Eu já ganhei uma causa contra a Xerox que quiz um aumento de 25% enquanto o IGPM foi de 7%. Eles alegaram uma cláusula deste tipo que estava no contrato. Mas meu advogado alegou que esta cláusula só é válida em condições de exceção, como guerra, calamidades, ou outra situação inesperada que altera a economia de forma não prevista. Só que no meu caso a Xerox alegou disparada do dolar. Era mercado e não condiçaõ de exceção. Isto foi em 1999.
Alguns contratos preveem este tipo de cláusula e normalmente nestes casos a empresa se aproveita para alterar preços para cima.
Porque não usar a mesma cláusula para tentar puxar para baixo o preço atual? Já que houve interferencia do governo nos preços praticados, com um impacto irreversível nos preços, o preço do link pode inviabilizar a existência da empresa. Não seria um caso de reação do mercado, mas de uma ação direta de ações governamentais.
Isso é uma suposição de minha parte, mas um bom advogado quem sabe pode orientar melhor.
Se conseguir provar que o contrato está com preço abusivo, tem chance de ganhar na justiça.
Mas o problema é como voce mesmo disse, como conciliar tudo isso num prazo de 90 dias. Justiça é lerda para estas coisas.

----------


## naldo864

a meu ver ja deixaram um monte de brexas neste negocio de 1 mega por r$ 35,00 os pequenos vão ter que usar de artificios como limitação de download para consueguir continuar trabalhando .

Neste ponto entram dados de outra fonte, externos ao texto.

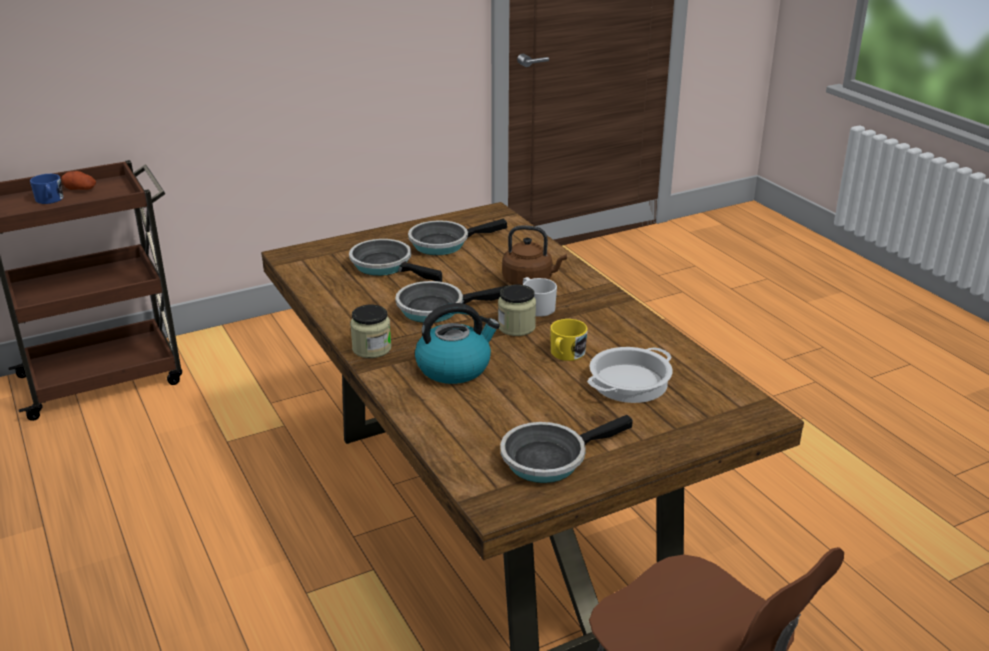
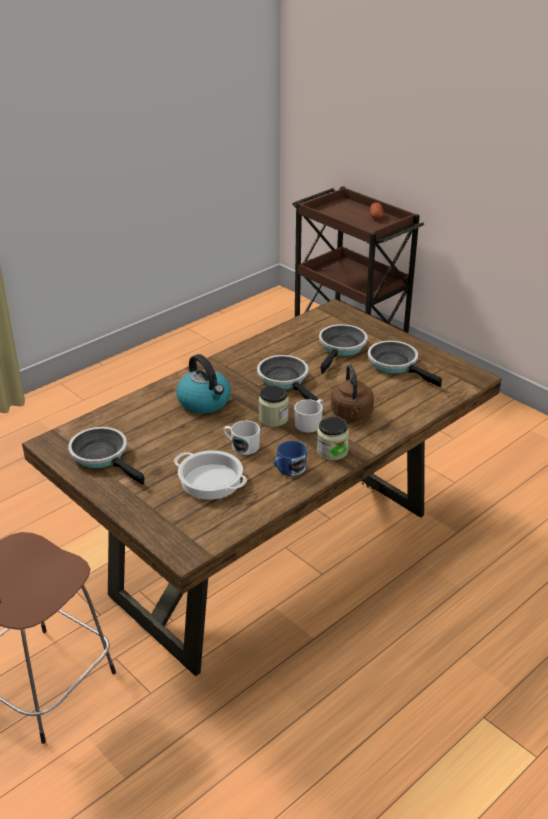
camera: 75 degrees right, 5 degrees up
(50, 200) = (353, 213): blue mug -> blue mug (288, 469)
(371, 348) = (217, 366): jar -> jar (332, 451)
(565, 354) = (241, 446): yellow mug -> white mug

tipo 1 mega 10% de garantia de banda r$ 60,00 e o cara navega sussa o mes todo ,1 mega plano nacional de banda larga r$ 35,00 1 giga de down e ponto final ,bem explicado para o cliente na hora de assinar o contrato se não der certo f%$%$# de vez e desmontar as torres e ir vender cachorro quente .

----------


## alexsuarezferreira

*calma o armagedom, ainda esta longe!!!!*

Bom vamos lá.

Primeiramente: o que acho viável e um consórcio de pequenos provedores e comprar link juntos, isso ajudaria muito, pois estamos todos no mesmo barco.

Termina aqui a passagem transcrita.